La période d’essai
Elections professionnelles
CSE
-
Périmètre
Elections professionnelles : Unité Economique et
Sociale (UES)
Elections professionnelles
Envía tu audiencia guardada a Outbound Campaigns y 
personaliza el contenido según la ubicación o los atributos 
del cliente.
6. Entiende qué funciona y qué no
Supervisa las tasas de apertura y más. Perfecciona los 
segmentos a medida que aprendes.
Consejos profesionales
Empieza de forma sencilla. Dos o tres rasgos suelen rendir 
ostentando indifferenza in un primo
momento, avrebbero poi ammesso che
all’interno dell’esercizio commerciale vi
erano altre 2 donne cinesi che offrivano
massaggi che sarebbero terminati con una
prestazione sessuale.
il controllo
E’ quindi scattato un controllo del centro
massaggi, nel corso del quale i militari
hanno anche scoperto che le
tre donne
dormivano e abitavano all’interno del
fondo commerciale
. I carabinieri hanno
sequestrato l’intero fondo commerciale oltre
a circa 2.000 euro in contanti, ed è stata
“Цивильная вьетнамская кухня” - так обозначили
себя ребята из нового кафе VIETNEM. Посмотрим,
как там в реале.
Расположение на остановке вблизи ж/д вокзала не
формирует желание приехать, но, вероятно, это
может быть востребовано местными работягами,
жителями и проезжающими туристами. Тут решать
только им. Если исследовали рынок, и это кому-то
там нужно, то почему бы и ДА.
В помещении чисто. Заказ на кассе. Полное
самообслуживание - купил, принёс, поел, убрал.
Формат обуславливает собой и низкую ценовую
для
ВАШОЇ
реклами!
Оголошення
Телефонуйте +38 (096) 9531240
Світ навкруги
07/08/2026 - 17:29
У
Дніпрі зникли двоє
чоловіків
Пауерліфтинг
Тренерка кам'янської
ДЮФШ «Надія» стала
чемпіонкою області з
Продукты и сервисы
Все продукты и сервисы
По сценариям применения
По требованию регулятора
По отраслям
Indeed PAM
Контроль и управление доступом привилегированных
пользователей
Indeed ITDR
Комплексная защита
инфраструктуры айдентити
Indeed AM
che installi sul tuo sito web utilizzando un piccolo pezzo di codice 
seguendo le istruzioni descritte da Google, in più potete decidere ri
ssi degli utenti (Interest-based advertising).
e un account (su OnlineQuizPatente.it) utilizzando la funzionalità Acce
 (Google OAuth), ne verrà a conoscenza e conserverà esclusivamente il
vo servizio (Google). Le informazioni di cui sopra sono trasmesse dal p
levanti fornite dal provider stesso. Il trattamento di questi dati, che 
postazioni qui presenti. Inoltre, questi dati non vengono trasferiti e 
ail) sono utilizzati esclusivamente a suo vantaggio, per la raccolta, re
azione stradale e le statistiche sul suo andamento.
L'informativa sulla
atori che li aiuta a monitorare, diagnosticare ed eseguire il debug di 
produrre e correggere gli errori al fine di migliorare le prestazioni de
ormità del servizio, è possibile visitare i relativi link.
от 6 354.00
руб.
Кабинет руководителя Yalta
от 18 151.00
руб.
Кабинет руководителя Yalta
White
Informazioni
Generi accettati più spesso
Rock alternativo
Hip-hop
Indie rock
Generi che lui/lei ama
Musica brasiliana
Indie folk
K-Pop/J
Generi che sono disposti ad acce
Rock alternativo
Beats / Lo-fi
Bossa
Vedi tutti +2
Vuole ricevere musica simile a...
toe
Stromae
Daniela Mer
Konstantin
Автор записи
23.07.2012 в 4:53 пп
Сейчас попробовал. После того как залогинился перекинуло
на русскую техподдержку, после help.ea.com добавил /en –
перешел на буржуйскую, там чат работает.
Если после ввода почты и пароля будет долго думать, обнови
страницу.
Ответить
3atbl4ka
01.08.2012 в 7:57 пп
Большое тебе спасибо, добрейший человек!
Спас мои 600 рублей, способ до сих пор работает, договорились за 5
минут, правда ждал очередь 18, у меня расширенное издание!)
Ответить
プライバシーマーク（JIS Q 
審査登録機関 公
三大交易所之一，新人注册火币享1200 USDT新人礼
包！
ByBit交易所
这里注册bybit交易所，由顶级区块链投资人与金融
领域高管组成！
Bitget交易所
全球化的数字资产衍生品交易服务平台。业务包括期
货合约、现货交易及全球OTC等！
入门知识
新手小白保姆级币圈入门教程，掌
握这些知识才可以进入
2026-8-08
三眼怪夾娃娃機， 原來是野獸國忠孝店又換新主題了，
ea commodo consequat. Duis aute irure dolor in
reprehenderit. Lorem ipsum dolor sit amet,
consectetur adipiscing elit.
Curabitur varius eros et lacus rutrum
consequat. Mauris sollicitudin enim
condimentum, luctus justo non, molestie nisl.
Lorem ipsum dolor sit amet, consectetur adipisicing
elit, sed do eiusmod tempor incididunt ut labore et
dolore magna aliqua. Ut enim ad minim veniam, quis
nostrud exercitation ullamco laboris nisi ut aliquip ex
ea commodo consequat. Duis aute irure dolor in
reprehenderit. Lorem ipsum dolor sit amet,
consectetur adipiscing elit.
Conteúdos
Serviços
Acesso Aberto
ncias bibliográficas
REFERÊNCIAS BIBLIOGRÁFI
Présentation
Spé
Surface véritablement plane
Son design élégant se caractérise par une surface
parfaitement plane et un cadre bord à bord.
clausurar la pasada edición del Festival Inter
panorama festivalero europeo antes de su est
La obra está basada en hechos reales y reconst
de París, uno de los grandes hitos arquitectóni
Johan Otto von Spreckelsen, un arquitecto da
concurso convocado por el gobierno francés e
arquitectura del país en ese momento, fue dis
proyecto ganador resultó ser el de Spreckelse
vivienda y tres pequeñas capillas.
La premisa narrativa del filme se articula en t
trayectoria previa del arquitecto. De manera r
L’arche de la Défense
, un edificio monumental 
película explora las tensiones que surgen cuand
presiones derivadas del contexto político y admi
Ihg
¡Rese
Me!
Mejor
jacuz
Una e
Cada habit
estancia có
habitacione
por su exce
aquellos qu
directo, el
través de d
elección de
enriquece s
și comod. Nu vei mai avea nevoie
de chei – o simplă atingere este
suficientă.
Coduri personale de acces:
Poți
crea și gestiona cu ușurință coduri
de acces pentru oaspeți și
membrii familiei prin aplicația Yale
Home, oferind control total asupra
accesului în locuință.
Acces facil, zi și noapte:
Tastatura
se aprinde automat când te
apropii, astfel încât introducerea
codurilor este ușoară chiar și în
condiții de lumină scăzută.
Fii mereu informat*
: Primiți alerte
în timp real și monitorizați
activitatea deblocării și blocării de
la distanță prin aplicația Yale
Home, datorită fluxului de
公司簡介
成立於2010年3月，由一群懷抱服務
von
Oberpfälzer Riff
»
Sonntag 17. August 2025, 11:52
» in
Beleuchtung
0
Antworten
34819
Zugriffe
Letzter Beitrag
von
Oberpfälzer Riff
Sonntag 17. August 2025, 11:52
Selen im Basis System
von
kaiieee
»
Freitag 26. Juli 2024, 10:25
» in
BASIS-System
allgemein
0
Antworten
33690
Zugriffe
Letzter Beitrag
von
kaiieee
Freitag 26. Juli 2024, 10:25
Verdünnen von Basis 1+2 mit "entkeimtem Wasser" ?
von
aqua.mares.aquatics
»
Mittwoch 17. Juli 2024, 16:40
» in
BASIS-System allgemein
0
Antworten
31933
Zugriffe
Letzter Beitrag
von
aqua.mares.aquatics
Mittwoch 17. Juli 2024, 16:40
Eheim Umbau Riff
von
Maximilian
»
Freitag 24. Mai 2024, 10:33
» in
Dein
————
The listing above should be returned in full, exactly as shown.

La période d’essai
Elections professionnelles
CSE
-
Périmètre
Elections professionnelles : Unité Economique et
Sociale (UES)
Elections professionnelles
Envía tu audiencia guardada a Outbound Campaigns y 
personaliza el contenido según la ubicación o los atributos 
del cliente.
6. Entiende qué funciona y qué no
Supervisa las tasas de apertura y más. Perfecciona los 
segmentos a medida que aprendes.
Consejos profesionales
Empieza de forma sencilla. Dos o tres rasgos suelen rendir 
ostentando indifferenza in un primo
momento, avrebbero poi ammesso che
all’interno dell’esercizio commerciale vi
erano altre 2 donne cinesi che offrivano
massaggi che sarebbero terminati con una
prestazione sessuale.
il controllo
E’ quindi scattato un controllo del centro
massaggi, nel corso del quale i militari
hanno anche scoperto che le
tre donne
dormivano e abitavano all’interno del
fondo commerciale
. I carabinieri hanno
sequestrato l’intero fondo commerciale oltre
a circa 2.000 euro in contanti, ed è stata
“Цивильная вьетнамская кухня” - так обозначили
себя ребята из нового кафе VIETNEM. Посмотрим,
как там в реале.
Расположение на остановке вблизи ж/д вокзала не
формирует желание приехать, но, вероятно, это
может быть востребовано местными работягами,
жителями и проезжающими туристами. Тут решать
только им. Если исследовали рынок, и это кому-то
там нужно, то почему бы и ДА.
В помещении чисто. Заказ на кассе. Полное
самообслуживание - купил, принёс, поел, убрал.
Формат обуславливает собой и низкую ценовую
для
ВАШОЇ
реклами!
Оголошення
Телефонуйте +38 (096) 9531240
Світ навкруги
07/08/2026 - 17:29
У
Дніпрі зникли двоє
чоловіків
Пауерліфтинг
Тренерка кам'янської
ДЮФШ «Надія» стала
чемпіонкою області з
Продукты и сервисы
Все продукты и сервисы
По сценариям применения
По требованию регулятора
По отраслям
Indeed PAM
Контроль и управление доступом привилегированных
пользователей
Indeed ITDR
Комплексная защита
инфраструктуры айдентити
Indeed AM
che installi sul tuo sito web utilizzando un piccolo pezzo di codice 
seguendo le istruzioni descritte da Google, in più potete decidere ri
ssi degli utenti (Interest-based advertising).
e un account (su OnlineQuizPatente.it) utilizzando la funzionalità Acce
 (Google OAuth), ne verrà a conoscenza e conserverà esclusivamente il
vo servizio (Google). Le informazioni di cui sopra sono trasmesse dal p
levanti fornite dal provider stesso. Il trattamento di questi dati, che 
postazioni qui presenti. Inoltre, questi dati non vengono trasferiti e 
ail) sono utilizzati esclusivamente a suo vantaggio, per la raccolta, re
azione stradale e le statistiche sul suo andamento.
L'informativa sulla
atori che li aiuta a monitorare, diagnosticare ed eseguire il debug di 
produrre e correggere gli errori al fine di migliorare le prestazioni de
ormità del servizio, è possibile visitare i relativi link.
от 6 354.00
руб.
Кабинет руководителя Yalta
от 18 151.00
руб.
Кабинет руководителя Yalta
White
Informazioni
Generi accettati più spesso
Rock alternativo
Hip-hop
Indie rock
Generi che lui/lei ama
Musica brasiliana
Indie folk
K-Pop/J
Generi che sono disposti ad acce
Rock alternativo
Beats / Lo-fi
Bossa
Vedi tutti +2
Vuole ricevere musica simile a...
toe
Stromae
Daniela Mer
Konstantin
Автор записи
23.07.2012 в 4:53 пп
Сейчас попробовал. После того как залогинился перекинуло
на русскую техподдержку, после help.ea.com добавил /en –
перешел на буржуйскую, там чат работает.
Если после ввода почты и пароля будет долго думать, обнови
страницу.
Ответить
3atbl4ka
01.08.2012 в 7:57 пп
Большое тебе спасибо, добрейший человек!
Спас мои 600 рублей, способ до сих пор работает, договорились за 5
минут, правда ждал очередь 18, у меня расширенное издание!)
Ответить
プライバシーマーク（JIS Q 
審査登録機関 公
三大交易所之一，新人注册火币享1200 USDT新人礼
包！
ByBit交易所
这里注册bybit交易所，由顶级区块链投资人与金融
领域高管组成！
Bitget交易所
全球化的数字资产衍生品交易服务平台。业务包括期
货合约、现货交易及全球OTC等！
入门知识
新手小白保姆级币圈入门教程，掌
握这些知识才可以进入
2026-8-08
三眼怪夾娃娃機， 原來是野獸國忠孝店又換新主題了，
ea commodo consequat. Duis aute irure dolor in
reprehenderit. Lorem ipsum dolor sit amet,
consectetur adipiscing elit.
Curabitur varius eros et lacus rutrum
consequat. Mauris sollicitudin enim
condimentum, luctus justo non, molestie nisl.
Lorem ipsum dolor sit amet, consectetur adipisicing
elit, sed do eiusmod tempor incididunt ut labore et
dolore magna aliqua. Ut enim ad minim veniam, quis
nostrud exercitation ullamco laboris nisi ut aliquip ex
ea commodo consequat. Duis aute irure dolor in
reprehenderit. Lorem ipsum dolor sit amet,
consectetur adipiscing elit.
Conteúdos
Serviços
Acesso Aberto
ncias bibliográficas
REFERÊNCIAS BIBLIOGRÁFI
Présentation
Spé
Surface véritablement plane
Son design élégant se caractérise par une surface
parfaitement plane et un cadre bord à bord.
clausurar la pasada edición del Festival Inter
panorama festivalero europeo antes de su est
La obra está basada en hechos reales y reconst
de París, uno de los grandes hitos arquitectóni
Johan Otto von Spreckelsen, un arquitecto da
concurso convocado por el gobierno francés e
arquitectura del país en ese momento, fue dis
proyecto ganador resultó ser el de Spreckelse
vivienda y tres pequeñas capillas.
La premisa narrativa del filme se articula en t
trayectoria previa del arquitecto. De manera r
L’arche de la Défense
, un edificio monumental 
película explora las tensiones que surgen cuand
presiones derivadas del contexto político y admi
Ihg
¡Rese
Me!
Mejor
jacuz
Una e
Cada habit
estancia có
habitacione
por su exce
aquellos qu
directo, el
través de d
elección de
enriquece s
și comod. Nu vei mai avea nevoie
de chei – o simplă atingere este
suficientă.
Coduri personale de acces:
Poți
crea și gestiona cu ușurință coduri
de acces pentru oaspeți și
membrii familiei prin aplicația Yale
Home, oferind control total asupra
accesului în locuință.
Acces facil, zi și noapte:
Tastatura
se aprinde automat când te
apropii, astfel încât introducerea
codurilor este ușoară chiar și în
condiții de lumină scăzută.
Fii mereu informat*
: Primiți alerte
în timp real și monitorizați
activitatea deblocării și blocării de
la distanță prin aplicația Yale
Home, datorită fluxului de
公司簡介
成立於2010年3月，由一群懷抱服務
von
Oberpfälzer Riff
»
Sonntag 17. August 2025, 11:52
» in
Beleuchtung
0
Antworten
34819
Zugriffe
Letzter Beitrag
von
Oberpfälzer Riff
Sonntag 17. August 2025, 11:52
Selen im Basis System
von
kaiieee
»
Freitag 26. Juli 2024, 10:25
» in
BASIS-System
allgemein
0
Antworten
33690
Zugriffe
Letzter Beitrag
von
kaiieee
Freitag 26. Juli 2024, 10:25
Verdünnen von Basis 1+2 mit "entkeimtem Wasser" ?
von
aqua.mares.aquatics
»
Mittwoch 17. Juli 2024, 16:40
» in
BASIS-System allgemein
0
Antworten
31933
Zugriffe
Letzter Beitrag
von
aqua.mares.aquatics
Mittwoch 17. Juli 2024, 16:40
Eheim Umbau Riff
von
Maximilian
»
Freitag 24. Mai 2024, 10:33
» in
Dein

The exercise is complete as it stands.